Sebab Peraturan Pemerintah No. 75 tahun 2021 hasil revisi itu terbit setelah yang bersangkutan menduduki jabatan rangkap selaku Komisaris BRI, terlepas dari perdebatan soal nilai, materi muatan norma dan politik hukum pemerintah.
“UI itu kan, punya motto
tagline yang menjadi values anak UI, yakni Veritas (Kebenaran), Probitas (Jujur), Iustitia (Adil), motto yang jadi kebanggan kita semua. Tapi kalau dilihat ulah rektornya, ya sangat memalukan. Masa iya sih dia itu Presiden Republik UI posisi politik yang sangat tinggi, kok masih mau ambil jabatan komisaris BUMN yang notabene anak buah seorang menteri,” kata Arteria kepada wartawan, Rabu (21/7/2021).
Sebagai alumni, anggota Fraksi PDIP ini merasa terlecehkan dam seharusnya Ari Kuncoro mundur saja dari jabatan Rektor UI kalau memang punya keinginan lain.
“Ngurusin UI saja kalau bener-bener diurus itu waktunya sangat kurang, apalagi kalau harus berbagi perhatian walau jadi komisaris sekalipun,” tukasnya.

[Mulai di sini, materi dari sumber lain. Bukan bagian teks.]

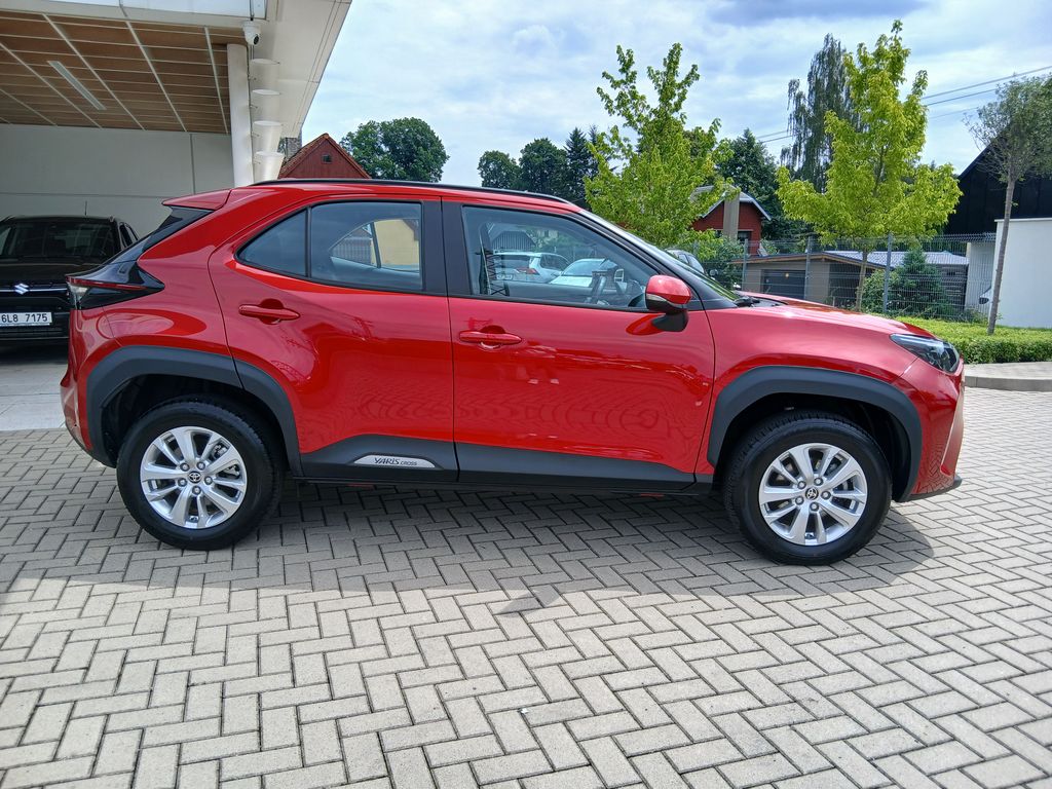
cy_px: 394
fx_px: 790
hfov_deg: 67.3
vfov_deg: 53.1
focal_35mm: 26
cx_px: 526
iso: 20
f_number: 1.8
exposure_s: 1/407
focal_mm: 3.98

Anggota Komisi III DPR ini menegaskan, rangkap jabatan itu melawan hukum, karena Ari Kuncoro saat merangkap jabatan masih memakai statuta lama yakni PP 68/2013, dan demi hukum harusnya Ari bisa diberhentikan oleh Mendikbudristek. Dan segala penerimaan yang dilakukan dengan cara melawan hukum itu pun bisa dikatagorikan perilaku koruptif berdasarkan Pasal 2 atau Pasal 3 Undang-Undang Tindak Pidana Korupsi (UU Tipikor).
Dan Arteria pun menuding Mendikbudristek Nadiem Makarim dan Menteri BUMN Erick Thohir yang seharusnya menyelesaikan persoalan ini sejak kemarin.
“Masalah ini kan bisa selesai kalau kemarin Mendikbud Ristek tegas dan Meneg BUMN juga menghormati hukum. Kasihan Pak Jokowi direpotkan untuk urusan-urusan yang seperti ini, padahal punya pembantu-pembantu yang harusnya bisa menjaga hal seperti ini tidak terjadi,” ujar Arteria.
Lebih dari itu, dia menyarankan agar anak UI harus pintar, pintar pikiran, pintar juga dalam tindakan. Suarakam terus ketidakbenaran lalu gunakan kanal-kanal konstitusional sebagai upaya aksi. Bisa uji materi PP ke Mahkamah Agung (MA), gugat surat keputusan (SK) ke Pengadilan Tata Usaha Negara (PTUN), laporan maladministrasi ke Ombudsman dan kalau ada perilaku koruptif laporkan ke penegak hukum.
“Jadi Veritas, Probitas, Iustitia itu bagi anak UI harus dalam setiap gerak langkah hidup dan kehidupan. Itu yang membedakan kita dengan yang lain bukan?,” pungkas Arteria.